BARRE — The Washington County Sheriff’s Department has had to turn down some transports for those in custody and has handed over screening at the courthouse in Barre due to staffing issues.

A state official said security coverage at the courthouse has been an issue in multiple counties in the state to the point where some courts might have to cut the hours they are open.

Sheriff Samuel Hill said he’s had some deputies either retire or move on to other work and he hasn’t been able to replace them. Hill said he has five part-time positions open.

Sheriff’s departments typically have contracts for traffic control at construction sites and they are mandated to transport those in custody to and from court, and to serve legal paperwork, in addition to contracts for security screening at courthouses. But the shortage of deputies, who are usually the ones who fulfill the contracts, has forced Hill to cut screening services and trim his department’s availability for other duties.

He said people looking to fill those positions need proper training through the Criminal Justice Training Council.

“Training to get certified is just so unwieldy time-wise most people just don’t have the time to do it,” he said. “They have a job or a family or something.”

Hill said the Vermont Police Academy recently canceled a training for part-time officers because there weren’t enough candidates who were going to attend. He said the training needed now to become certified as a part-time officer is much longer than the week it took when he started in 1984. Officers today are much better trained now than they were in the 1980s, he added.

Because of the lack of staff Hill said he and other higher ups in his department have had to be on the road more transporting those in custody to and from court. That added road time means he passes off much of the administrative work needed to run the department.

“We do it in between. We answer emails or fill out our grant paperwork or do our budget work, whatever we do in between whatever else we’re doing,” he said.

But he’s still had to tell the court he can’t do transports on certain days because he lacks the deputies.That shortage also forced him to completely give up security screening at the Washington County courthouse. There are usually two deputies at the entrance to the courthouse: one working the scanner and the other with the handheld metal detector. For the past year-plus Michael Stevens, the former Barre Town police chief and now a deputy with Lamoille County, has been doing screening at the courthouse along with a Washington County deputy.
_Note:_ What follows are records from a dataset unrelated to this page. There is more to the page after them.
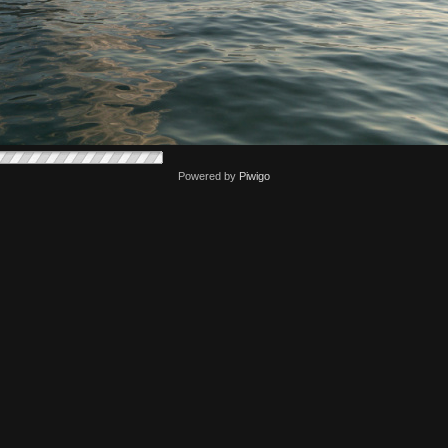
Powered by
Piwigo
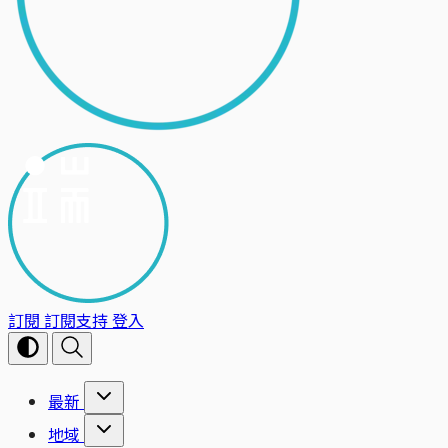
訂閱
訂閱支持
登入
最新
地域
Patricia Gabel, the state court administrator, said there have been challenges statewide with having sheriff’s departments covering the courts. Gabel said the Legislature gives the court system a certain amount of money for sheriff contracts for security and transporting and it’s not enough for some counties.

Years ago she said the Windham County Sheriff’s Department stopped working security for the court system because the department felt it wasn’t getting paid enough to do so. Gabel said the court now contracts with a private security firm for that county. She said the sheriff’s department in Bennington County also wants to be paid more but the money isn’t there so the hours the court is opened there have been reduced.

She said the sheriff’s department in Orleans County is experiencing the same recruiting issues as Washington County. Lamoille County deputies have had to step in and help in Orleans County as well, but Gabel said sending those deputies to Washington and Orleans Counties is not sustainable because it will eat up the available funds due to having to pay for things like mileage for the Lamoille deputies.

The required training can keep some candidates from even getting into the pool of available deputies.

Hill said there’s a three-phase process to become a part-time officer and the first phase involves a two-week training course at the Vermont Police Academy in Pittsfield. After that the officer is provisionally certified so they can work with another officer while continuing training. The next phase involves more specific training on things such as how to properly use a baton or process a drunk driver and Hill said that process can take over three weeks.

The third phase involves working with a field training officer. Hill said they are required to work with the FTO for a minimum of 60 hours, but he’s found it takes about 150 hours to really have an officer ready to work on their own.

“A lot of my really good candidates, mid to late 20s, have a job and five days vacation or a wife and a kid and just can’t do it,” he said.

Hill said over the last three years he hired two candidates for deputy positions, but they ended up quitting because they couldn’t get time off from their jobs so they had to withdraw from training.

He said he’s also talked to people who have said they don’t want to work in law enforcement.

“That’s kind of a trend also with everything that you see across the country and the world. Law enforcement used to be a first choice for a lot of people and it’s not so much,” he said.

Other police departments around the area have also reported having problems hiring, saying people don’t want to be police officers anymore.

Gabel said she’s gone to the Legislature asking for more money for the contracts with the sheriff’s departments and while the amount has gone up it’s still not what is needed.

If the problem isn’t addressed she said it’s possible court hours will need to be reduced in some counties which means court cases will take longer to go through the system.

Gabel said there needs to be a statewide review of law enforcement at courts. She said the judiciary enters into 14 different contracts for security at the over 20 courthouses in the state, one contract per county. She said that’s not a viable long-term strategy.

Gabel suggested the Legislature, law enforcement and the judiciary get together to problem solve and figure these issues out to make sure courts have the security coverage they need.